---------- Supplied data

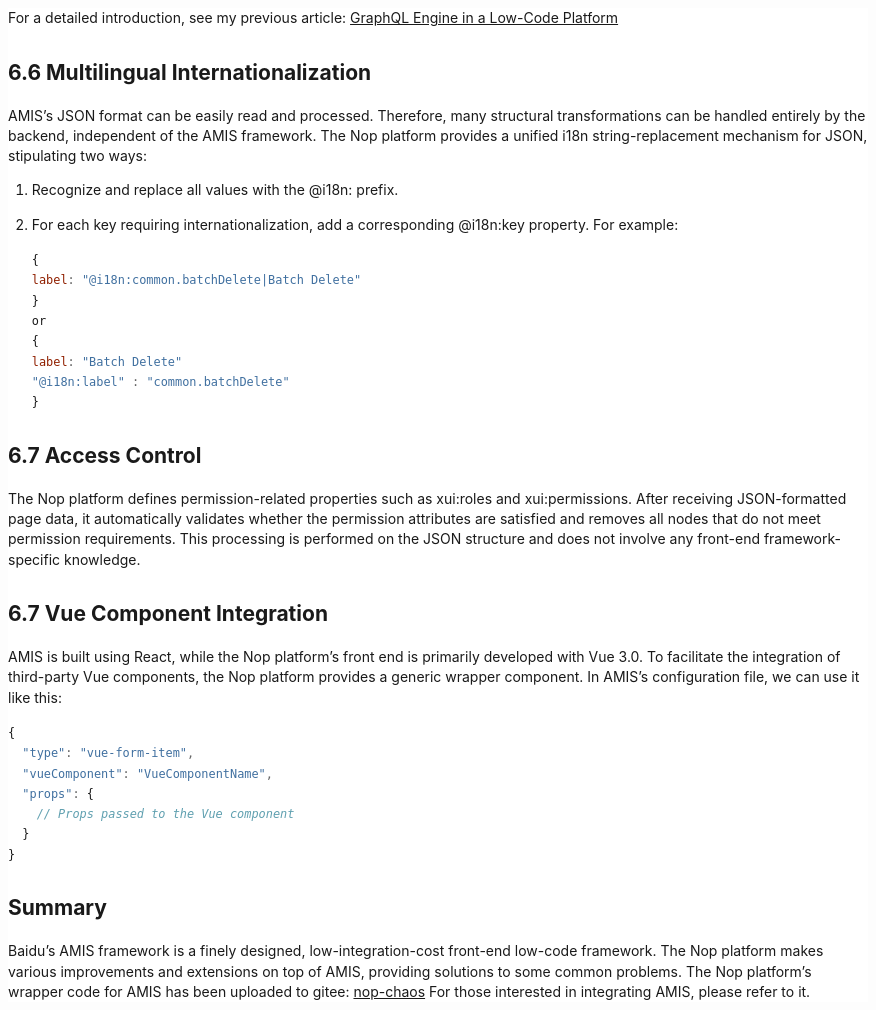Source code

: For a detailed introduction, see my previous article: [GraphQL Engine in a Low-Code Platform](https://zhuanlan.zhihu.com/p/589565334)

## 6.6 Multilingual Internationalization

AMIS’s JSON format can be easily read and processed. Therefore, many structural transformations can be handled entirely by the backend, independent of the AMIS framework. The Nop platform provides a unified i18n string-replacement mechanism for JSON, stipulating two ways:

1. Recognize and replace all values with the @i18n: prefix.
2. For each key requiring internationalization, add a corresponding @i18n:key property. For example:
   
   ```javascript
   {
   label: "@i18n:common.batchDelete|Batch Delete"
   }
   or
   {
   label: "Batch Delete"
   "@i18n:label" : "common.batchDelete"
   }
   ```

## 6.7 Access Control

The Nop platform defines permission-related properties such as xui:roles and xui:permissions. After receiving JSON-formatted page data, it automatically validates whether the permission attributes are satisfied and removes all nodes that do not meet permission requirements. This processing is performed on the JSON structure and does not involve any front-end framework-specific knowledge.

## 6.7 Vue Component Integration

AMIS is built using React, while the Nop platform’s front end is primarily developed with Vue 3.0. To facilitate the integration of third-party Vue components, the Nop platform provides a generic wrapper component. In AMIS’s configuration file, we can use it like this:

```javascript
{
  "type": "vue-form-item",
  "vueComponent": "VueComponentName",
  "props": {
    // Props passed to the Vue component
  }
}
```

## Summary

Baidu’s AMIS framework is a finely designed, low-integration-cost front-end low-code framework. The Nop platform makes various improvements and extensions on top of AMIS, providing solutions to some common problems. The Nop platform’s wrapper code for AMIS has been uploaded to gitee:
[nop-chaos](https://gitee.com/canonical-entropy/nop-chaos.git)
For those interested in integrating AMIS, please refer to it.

--------------------
---------- Supplied data

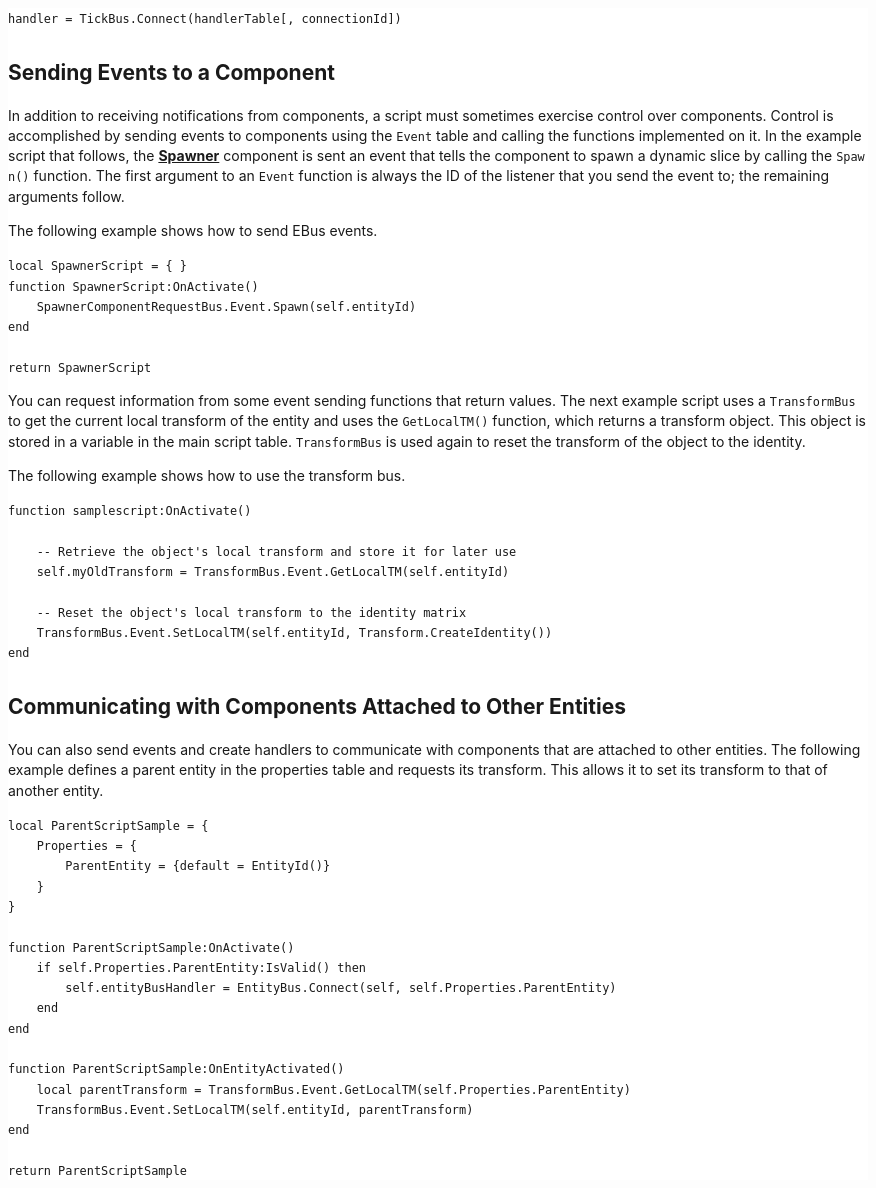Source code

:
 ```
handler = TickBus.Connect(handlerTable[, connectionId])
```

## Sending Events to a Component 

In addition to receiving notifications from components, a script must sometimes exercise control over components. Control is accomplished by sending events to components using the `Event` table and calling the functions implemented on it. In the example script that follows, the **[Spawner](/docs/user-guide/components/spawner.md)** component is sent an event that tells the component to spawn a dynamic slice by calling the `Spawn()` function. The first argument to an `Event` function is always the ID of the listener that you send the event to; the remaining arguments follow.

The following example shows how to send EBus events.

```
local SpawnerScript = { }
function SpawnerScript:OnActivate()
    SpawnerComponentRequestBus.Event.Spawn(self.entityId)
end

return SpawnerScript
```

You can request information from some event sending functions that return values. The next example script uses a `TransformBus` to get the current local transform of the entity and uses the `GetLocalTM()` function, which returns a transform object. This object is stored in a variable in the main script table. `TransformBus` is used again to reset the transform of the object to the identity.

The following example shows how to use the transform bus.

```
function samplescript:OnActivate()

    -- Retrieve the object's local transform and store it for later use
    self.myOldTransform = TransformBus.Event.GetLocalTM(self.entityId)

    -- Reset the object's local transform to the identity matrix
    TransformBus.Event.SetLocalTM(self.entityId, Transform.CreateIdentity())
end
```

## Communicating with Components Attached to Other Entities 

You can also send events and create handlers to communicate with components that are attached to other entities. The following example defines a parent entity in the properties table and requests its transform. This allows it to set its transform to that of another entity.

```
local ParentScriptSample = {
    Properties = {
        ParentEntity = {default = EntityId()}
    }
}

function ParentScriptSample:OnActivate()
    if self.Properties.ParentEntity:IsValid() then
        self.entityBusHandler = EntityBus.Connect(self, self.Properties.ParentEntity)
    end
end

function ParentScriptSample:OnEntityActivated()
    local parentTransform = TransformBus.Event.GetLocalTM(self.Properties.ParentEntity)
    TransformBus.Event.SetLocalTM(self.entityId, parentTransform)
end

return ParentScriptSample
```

--------------------
---------- Supplied data

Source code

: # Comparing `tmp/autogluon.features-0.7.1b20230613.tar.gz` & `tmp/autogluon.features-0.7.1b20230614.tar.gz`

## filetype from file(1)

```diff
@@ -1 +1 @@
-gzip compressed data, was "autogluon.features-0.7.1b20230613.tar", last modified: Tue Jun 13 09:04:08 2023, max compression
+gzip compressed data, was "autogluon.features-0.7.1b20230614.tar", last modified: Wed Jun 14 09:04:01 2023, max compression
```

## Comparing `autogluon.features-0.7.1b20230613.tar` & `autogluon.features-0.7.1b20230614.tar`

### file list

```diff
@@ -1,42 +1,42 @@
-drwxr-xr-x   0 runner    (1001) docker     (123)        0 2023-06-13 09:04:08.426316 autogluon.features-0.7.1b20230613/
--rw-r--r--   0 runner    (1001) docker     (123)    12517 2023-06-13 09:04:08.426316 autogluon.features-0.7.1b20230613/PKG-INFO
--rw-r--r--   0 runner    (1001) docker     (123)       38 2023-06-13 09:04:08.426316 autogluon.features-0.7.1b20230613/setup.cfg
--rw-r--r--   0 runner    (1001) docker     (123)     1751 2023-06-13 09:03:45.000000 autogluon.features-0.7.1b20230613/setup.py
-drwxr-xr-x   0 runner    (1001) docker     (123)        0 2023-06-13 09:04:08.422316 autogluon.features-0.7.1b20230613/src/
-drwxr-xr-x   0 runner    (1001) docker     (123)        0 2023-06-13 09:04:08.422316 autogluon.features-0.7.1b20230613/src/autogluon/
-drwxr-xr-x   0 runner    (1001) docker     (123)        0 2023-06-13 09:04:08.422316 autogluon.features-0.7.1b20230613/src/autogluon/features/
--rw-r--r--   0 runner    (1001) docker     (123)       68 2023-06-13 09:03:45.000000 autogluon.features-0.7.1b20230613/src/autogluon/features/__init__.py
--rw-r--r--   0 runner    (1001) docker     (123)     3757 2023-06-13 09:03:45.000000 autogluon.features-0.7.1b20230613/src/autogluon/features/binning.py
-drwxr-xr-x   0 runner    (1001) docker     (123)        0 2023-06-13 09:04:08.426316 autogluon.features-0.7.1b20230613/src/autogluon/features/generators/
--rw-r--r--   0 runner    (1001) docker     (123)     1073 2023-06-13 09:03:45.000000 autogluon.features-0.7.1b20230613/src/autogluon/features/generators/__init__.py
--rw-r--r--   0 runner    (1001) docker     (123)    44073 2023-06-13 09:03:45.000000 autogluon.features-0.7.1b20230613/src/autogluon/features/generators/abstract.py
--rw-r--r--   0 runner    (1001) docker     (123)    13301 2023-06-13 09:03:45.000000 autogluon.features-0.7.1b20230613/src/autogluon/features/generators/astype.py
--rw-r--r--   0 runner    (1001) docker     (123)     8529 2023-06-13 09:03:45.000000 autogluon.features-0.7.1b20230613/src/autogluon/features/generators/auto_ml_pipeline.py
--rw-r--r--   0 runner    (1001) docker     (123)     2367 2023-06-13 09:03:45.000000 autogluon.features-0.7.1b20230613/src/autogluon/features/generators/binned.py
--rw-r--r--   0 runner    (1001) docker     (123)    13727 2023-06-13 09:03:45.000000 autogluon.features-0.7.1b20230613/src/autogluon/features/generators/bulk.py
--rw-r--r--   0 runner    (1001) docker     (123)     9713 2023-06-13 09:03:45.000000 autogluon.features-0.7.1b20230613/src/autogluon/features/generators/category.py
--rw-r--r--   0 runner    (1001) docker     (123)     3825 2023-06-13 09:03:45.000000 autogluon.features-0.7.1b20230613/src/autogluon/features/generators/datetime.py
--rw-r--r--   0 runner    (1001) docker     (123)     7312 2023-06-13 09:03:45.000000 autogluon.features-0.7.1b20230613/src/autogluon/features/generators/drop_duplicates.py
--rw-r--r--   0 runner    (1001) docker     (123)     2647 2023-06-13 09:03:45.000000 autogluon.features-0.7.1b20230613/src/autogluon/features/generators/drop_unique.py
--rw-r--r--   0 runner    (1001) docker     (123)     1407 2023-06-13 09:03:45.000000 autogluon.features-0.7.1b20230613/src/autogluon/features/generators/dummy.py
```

--------------------

#### What is expected:
Count the lines above that contain the word "gzip", and reply with only that number.

#### Finished exercise:
2